As in his many appearances as the Evangelist, Gilchrist has the ability to convince an audience that he is telling a personal story. Indeed, having heard him speak for the first time (rather than sing) during the pre-concert talk, I think he would make an excellent story teller – his bedside manner as a doctor must have been particularly reassuring to his patients. The way that he merged his voice into the texture of the strings and solo flute in the aria Schlummert ein was exemplary, as was his expressing of the sense of impatience in the following recitative on the words ‘My farewells are made, world, good night!’ and in the curiously jovial dance of the final aria Ich freue mich auf meinen Tod (‘I delight in my death’). His skilful and gentle negotiating of the flurry of little ornamental flourishes in the aria Erbamrme dich! in Ich armer Mensch was an essay in period performance practice.

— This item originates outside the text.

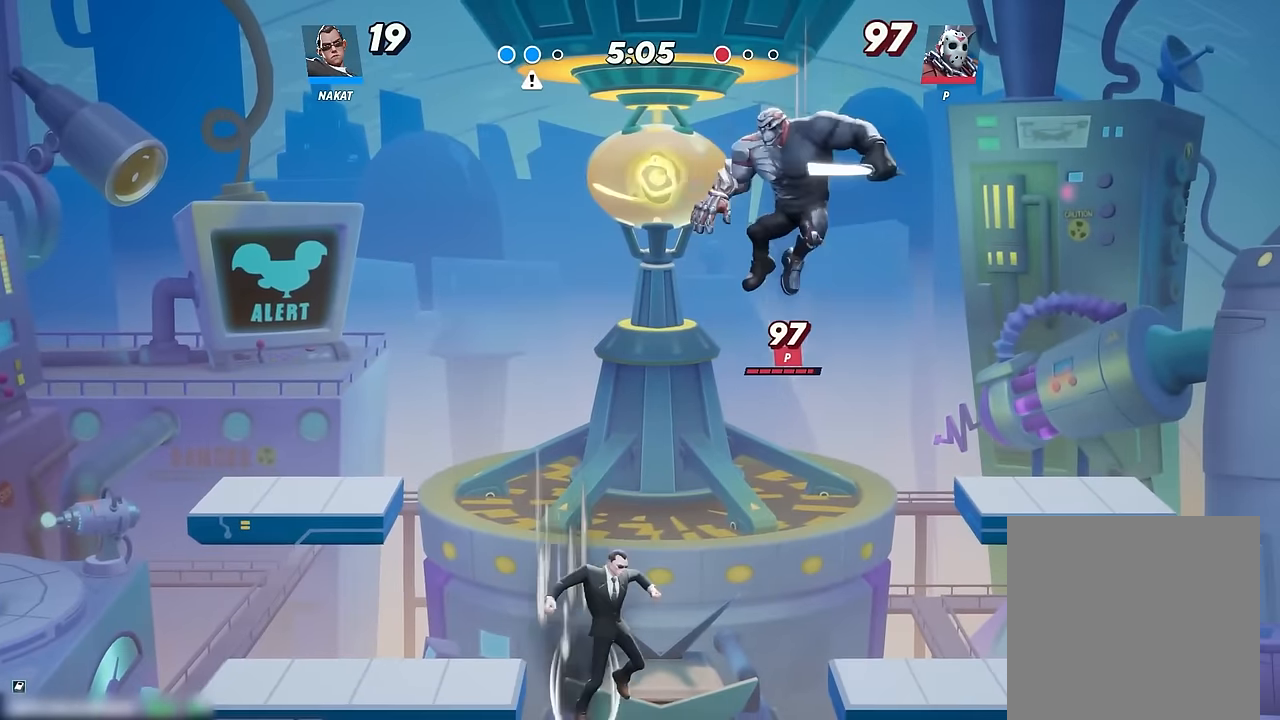
{"dt_ms": 500, "buttons": ["A", "X"], "left_stick": "up-right", "right_stick": "center", "events": [[200, "left_stick", "down-left"], [316, "left_stick", "left"], [433, "A", "down"], [483, "left_stick", "up-right"], [500, "X", "down"]]}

Both cantatas and the Orchestral Suite featured solo flute, eloquently (and undemonstratively) played by Rachel Brown. Like Gilchrist, she delicately moulding the sound of her flute into the sonic texture of the orchestra. The instrumentalists of the Academy of Ancient Music were on particularly good form, with excellent keyboard continuo realisations from Alistair Ross, supported by continuo cellist, Joseph Crouch and (in the Purcell) Paula Chateauneuf on theorbo. Pavlo Beznosiuk directed the AAM with an impressive sense of the two contrasting musical styles of Purcell and Bach. Purcell generally suffers from having written so many very short, albeit outstanding, pieces, with none of the extended vocal and instrumental works that Bach and his ilk produced. But this excellently planned and performed programme shows that his music can stand proudly alongside Bach as examples of musical genius.